No todo lo que brilla es Home Office

Por Héctor Fernando Guerrero Rodríguez

Desde la primera década del 2000 ya empezaba a hablarse del concepto de Home Office, teletrabajo o trabajo realizado a distancia. El evitar trasladarse a la oficina, no enfrentarse al tránsito vehicular en el trayecto de ida, hacer una pausa en la jornada laboral para calentar el almuerzo en el horno microondas, continuar por unas horas más para entonces volver a hacerle frente al pesado tránsito, pero ahora de regreso, se veía como un sueño lejano y difícil de hacerse realidad. Hablar de trabajar desde la comodidad del hogar, sin un código de vestimenta y una vez concluida la jornada de trabajo saberte ya en casa sin necesidad de largos y tediosos traslados usualmente venía acompañado de un “nunca va a suceder en México y menos en el sector de manufactura”.

Lo cierto es que, en aquel entonces, entre varios factores existían dos principales que hacían ver al Home Office durante la primera década de este siglo como algo muy cercano a un concepto utópico. El primero era el tecnológico, ya que no todas las empresas contaban con los recursos para poder instalar una estación de trabajo con todo lo necesario en casa de sus colaboradores.
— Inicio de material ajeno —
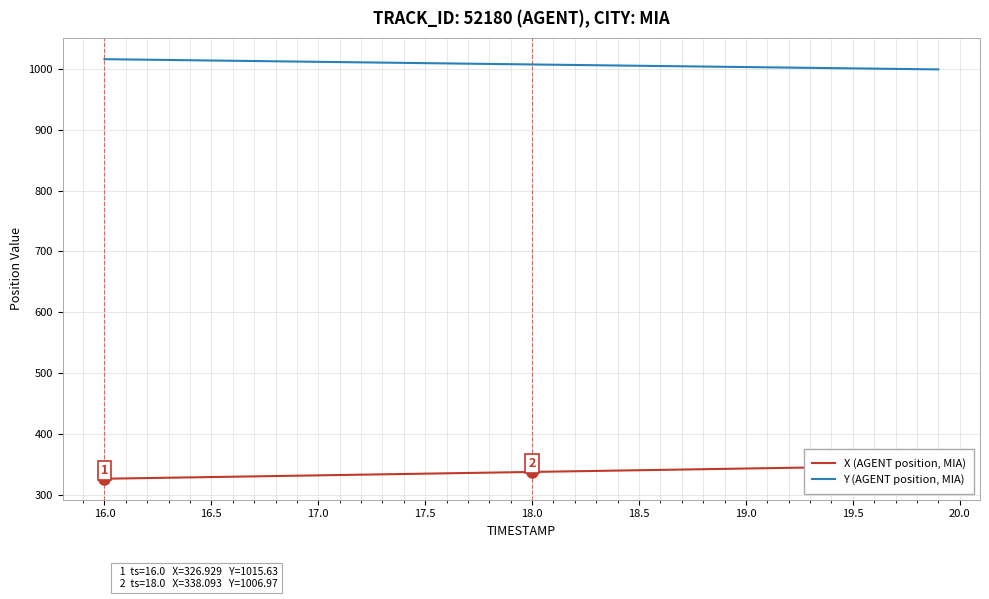

True or false: Y (AGENT position, MIA) has a value of 1015.6 at 16.0.

True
Si las computadoras portátiles eran limitadas, los teléfonos inteligentes lo eran aún más, y estaban reservados en las empresas únicamente para personal de cierto nivel de autoridad. El segundo factor que complicaba la apertura al trabajo a distancia era la propia mentalidad y percepción de una gran mayoría de los líderes en puestos de autoridad en aquel entonces. Era común escuchar por parte de este grupo frases como “¿Cómo sé que realmente está trabajando si no lo estoy viendo?”. Aun cuando hace un año atrás la tecnología existente permitía ya establecerlo como una práctica regular, la mentalidad varios de los líderes en turno lo frenaba al grado que sólo un modesto número de empresas lo ofrecían como una prestación adicional. Tuvo que suceder una pandemia global para que a fuerza de golpe hacer del teletrabajo más que una prestación, una necesidad y fue hasta entonces que el sueño del tan ansiado Home Office se hizo realidad, incluso en funciones que anteriormente se veía como imposible de desempeñar a distancia.

El Covid-19 ha empujado -aun en contra de cualquier paradigma- a un número importante de empresas a enviar a varios de sus colaboradores a trabajar desde la aparente comodidad de sus hogares. La realidad ha resultado para muchos muy distinta a lo imaginado. El estar durante alrededor de 6 meses todos los días laborando desde su casa, saliendo de ella solamente a lo indispensable, ha llevado a algunas personas a llegar a decir que se sienten en una especie de arraigo domiciliario. Añoran la convivencia con sus compañeros, la interacción en juntas presenciales, festejo de cumpleaños, incluso hasta el mismo tráfico. La conectividad desde casa puede ser mucho más lenta que en la oficina, sobretodo en el uso de plataformas y aplicaciones. Si la persona que trabaja desde su hogar debe compartir el espacio y el internet con otros miembros de la familia, ya sea por razones laborales o escolares, todo se complica aún más. Tal es el desencanto del Home Office que hay quienes, aun teniendo la opción de quedarse a trabajar en su casa, prefieren mejor ir a su oficina por lo menos algunos días a la semana.

Una frase popular dice que debemos tener cuidado con lo que se desea, porque se puede hacer realidad. Y lo que muchos desearon por años, varios han comprobado en estos 6 meses más recientes que, no todo lo que brilla es Home Office.